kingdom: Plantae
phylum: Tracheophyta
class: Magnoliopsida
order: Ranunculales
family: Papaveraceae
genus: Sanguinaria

☆ ☆ ☆ ☆ ☆

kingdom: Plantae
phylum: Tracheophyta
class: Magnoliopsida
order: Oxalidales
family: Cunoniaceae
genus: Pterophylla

☆ ☆ ☆ ☆ ☆

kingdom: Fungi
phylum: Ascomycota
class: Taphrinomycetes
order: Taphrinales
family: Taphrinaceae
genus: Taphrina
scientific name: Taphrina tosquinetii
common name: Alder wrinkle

☆ ☆ ☆ ☆ ☆

Requirements: Can you copy out the material above, word for word, from the line that contains "phylum: Ascomycota" up to and including the line that contains "common name: Alder wrinkle"?

Correct output:
phylum: Ascomycota
class: Taphrinomycetes
order: Taphrinales
family: Taphrinaceae
genus: Taphrina
scientific name: Taphrina tosquinetii
common name: Alder wrinkle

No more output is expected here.